- _TASK LIST_:
1/ In the spreadsheet-conversion text, what value fills a 2x3 merged region?
2/ Pick up the spreadsheet-conversion text right after its final line and write the next part.

— Begin READING TEXT —

Merged column headers

If a header cell spans columns B through D with value "Revenue":

	A	B	C	D
Header	ID	Revenue (merged B:D)		Profit
Row 1	1	100	200	50

After resolution, the headers become ["ID", "Revenue", "Revenue_2", "Revenue_3", "Profit"], and each data cell maps to its respective deduplicated header.

Merged row labels

If a cell in column A spans rows 4-5 with value "Total":

	A	B
Row 4	Total (merged A4:A5)	250
Row 5		300

After resolution, both rows get "Total" as their value for that column.

Merged blocks

A 2x3 merged region is filled entirely with the top-left cell's value.

Multi-table sheets

Sheets with multiple tables laid out side-by-side or stacked vertically are automatically detected and split into independent regions:

	A	B	C	E	F	G
Row 1	Account:		ACME Corp	Note: ...

Row 3	Name	Score	Grade	Region	Revenue	Growth
Row 4	Alice	95	A	EMEA	1.2M	5%
Row 5	Bob	88	B	APAC	800K	12%

This produces two separate tables: one with headers Name, Score, Grade and another with Region, Revenue, Growth. The metadata row and note are detected as separate regions and skipped (no valid header found).

How it works:

Columns are grouped by occupancy — a column needs data in a meaningful number of rows (10%+ of the busiest column) to count, filtering out noise from titles/notes that span across table boundaries
Groups are split where 1+ empty columns separate them
Within each column group, row blocks are split by empty row gaps
Each block gets independent header detection and processing
Blocks with no detected header are silently skipped

Engine selection (`auto` mode)

All sheets are read with calamine (fast)
Each sheet is probed for merged cell ranges via openpyxl
Sheets with merges are re-read through openpyxl with full merge resolution
Sheets without merges use the calamine data as-is

This gives you the speed of calamine on clean sheets while correctly handling merges where they exist.

Project Structure

excel-chunker/
├── pyproject.toml              # Package config, dependencies, CLI entry point
├── src/xl2jsonl/
│   ├── __init__.py             # Public API: convert(), iter_records()

— End READING TEXT —
— Begin SUPPLIED INFORMATION —

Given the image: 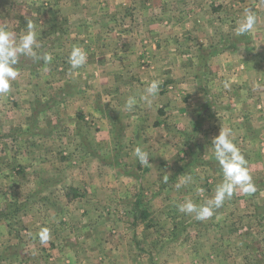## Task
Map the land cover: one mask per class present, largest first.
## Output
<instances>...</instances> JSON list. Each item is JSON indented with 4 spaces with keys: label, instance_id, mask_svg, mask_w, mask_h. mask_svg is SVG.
Instances as JSON below:
<instances>
[{
    "label": "rangeland",
    "instance_id": "rangeland-1",
    "mask_svg": "<svg viewBox=\"0 0 264 264\" xmlns=\"http://www.w3.org/2000/svg\"><path fill=\"white\" fill-rule=\"evenodd\" d=\"M247 8L258 22L239 35ZM259 8L262 0H0V26L18 38L31 22L35 53L51 57L21 56L0 95V264H264ZM74 46L87 53L78 70L68 63ZM153 80L160 90L148 104ZM221 128L255 190L237 188L198 220L178 205L214 201L224 177L211 142Z\"/></svg>",
    "mask_w": 264,
    "mask_h": 264
},
{
    "label": "clouds",
    "instance_id": "clouds-1",
    "mask_svg": "<svg viewBox=\"0 0 264 264\" xmlns=\"http://www.w3.org/2000/svg\"><path fill=\"white\" fill-rule=\"evenodd\" d=\"M264 2V0H262ZM257 16L251 8L244 10L241 21L238 25V34L245 35L251 32L257 25ZM39 47L37 33L31 22H27L23 35L18 38L6 27L0 26V95L7 94L10 89V81H14L18 75L15 65L21 56L33 59L49 61L51 57L47 54L37 56L35 49ZM87 62V53L80 47L74 46L68 56V63L73 70H78ZM160 90V82L153 80L145 90L142 99L152 103ZM135 98L130 97L126 101V107L132 110L135 106ZM229 129L221 128L219 134L212 139L211 146L216 161L222 170L224 180L217 185L214 201L210 204L197 206L191 200L178 205V210L184 213H196L198 220H205L213 215L214 209L222 206L225 199L230 198L234 191L239 188L248 194L254 191L251 177L246 169V161L239 149L230 139ZM134 154L142 165L149 163V155L140 146L134 149ZM191 178L187 177L185 183ZM44 239H47L45 235Z\"/></svg>",
    "mask_w": 264,
    "mask_h": 264
},
{
    "label": "crops",
    "instance_id": "crops-1",
    "mask_svg": "<svg viewBox=\"0 0 264 264\" xmlns=\"http://www.w3.org/2000/svg\"><path fill=\"white\" fill-rule=\"evenodd\" d=\"M259 10L261 11V8H259ZM262 13H264L263 11H261ZM260 12V13H261ZM257 60L255 61L254 59V62L256 63V64H261L262 62H264V54L262 55V53L259 55V56H257V57H255ZM9 257H11V256H9ZM2 263H8V264H11V263H9V261H6V260H3V261H1Z\"/></svg>",
    "mask_w": 264,
    "mask_h": 264
}]
</instances>
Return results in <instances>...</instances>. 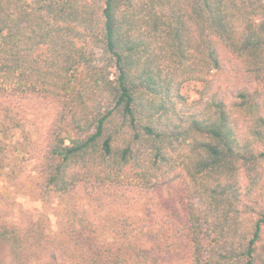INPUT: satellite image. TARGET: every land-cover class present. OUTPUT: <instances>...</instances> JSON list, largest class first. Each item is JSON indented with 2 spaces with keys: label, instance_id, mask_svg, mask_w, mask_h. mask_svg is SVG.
I'll return each mask as SVG.
<instances>
[{
  "label": "trees",
  "instance_id": "obj_1",
  "mask_svg": "<svg viewBox=\"0 0 264 264\" xmlns=\"http://www.w3.org/2000/svg\"><path fill=\"white\" fill-rule=\"evenodd\" d=\"M220 48L261 90L187 103ZM263 92L264 0H0V168L32 156L61 228L0 223V264H164L183 246L189 264H264ZM178 178L167 231L154 195Z\"/></svg>",
  "mask_w": 264,
  "mask_h": 264
},
{
  "label": "rangeland",
  "instance_id": "obj_2",
  "mask_svg": "<svg viewBox=\"0 0 264 264\" xmlns=\"http://www.w3.org/2000/svg\"><path fill=\"white\" fill-rule=\"evenodd\" d=\"M220 56V70L212 71L204 82H190L184 85L182 94L187 103L195 101L203 103L217 97L229 107L235 101L236 94L240 90H261V87L248 76L240 60L222 48H220ZM31 107L30 104L27 109L31 111ZM29 118L34 119L31 115ZM3 167L0 168V223L14 222L23 226L28 223H35L44 216V218H48L45 224L47 230L52 231V233L60 230L59 221H57L55 214L57 210H54L55 204L47 208L36 201L31 194L30 187L32 179L35 178L36 167L33 157L27 154H19L11 162H3ZM183 187V179L178 178L160 187L156 192L157 195H154L161 199L160 203L155 205L159 211L158 217L165 222L164 230H170L172 224H175L173 229L180 230L176 213L182 214ZM76 205L79 208V205ZM172 206H175L176 209L172 210ZM76 218L82 221L83 225L80 228H84L85 231L96 229L92 223L95 222V219H92L90 214L81 215L79 212ZM258 251L264 253V234L258 244ZM6 254L7 247L0 242V258H4ZM59 259L58 253H49L43 257L44 262L48 261L51 264L58 262ZM161 260L164 264H189L185 246L171 249L169 253L162 255Z\"/></svg>",
  "mask_w": 264,
  "mask_h": 264
}]
</instances>
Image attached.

— End SUPPLIED INFORMATION —

- _WRITTEN ANSWERS_:
1/ The top-left cell's value.

2/
│   ├── models.py               # Data classes: SheetData, RowRecord, Metadata
│   ├── exceptions.py           # Xl2JsonlError, LoaderError, EmptySheetError, NoHeaderError
│   ├── loader.py               # Dual-engine Excel reader + merge resolution
│   ├── chunker.py              # Header detection, row-to-dict, cell normalization
│   ├── writer.py               # JSONL streaming output via orjson
│   └── cli.py                  # Click CLI entry point
└── tests/
    ├── conftest.py             # Programmatic xlsx fixture generators
    ├── test_loader.py          # Loader unit tests (engines, merges, sheet selection)
    ├── test_chunker.py         # Chunker unit tests (headers, normalization, edge cases)
    ├── test_writer.py          # Writer unit tests (JSONL format, streaming)
    ├── test_cli.py             # CLI tests via Click CliRunner
    └── test_integration.py     # End-to-end tests (xlsx -> jsonl -> verify)

Running Tests

# Run all tests
uv run pytest

# Verbose output
uv run pytest -v

# With coverage
uv run pytest --cov=xl2jsonl

# Run a specific test file
uv run pytest tests/test_loader.py

Supported Formats

Format	Extension	Merge Resolution	Notes
Excel (modern)	`.xlsx`	Full (openpyxl)	Default engine: calamine with openpyxl fallback for merges
Excel (legacy)	`.xls`	No	Read via calamine only
Excel Binary	`.xlsb`	No	Read via calamine only
CSV	`.csv`	N/A	Basic type inference (int, float, bool)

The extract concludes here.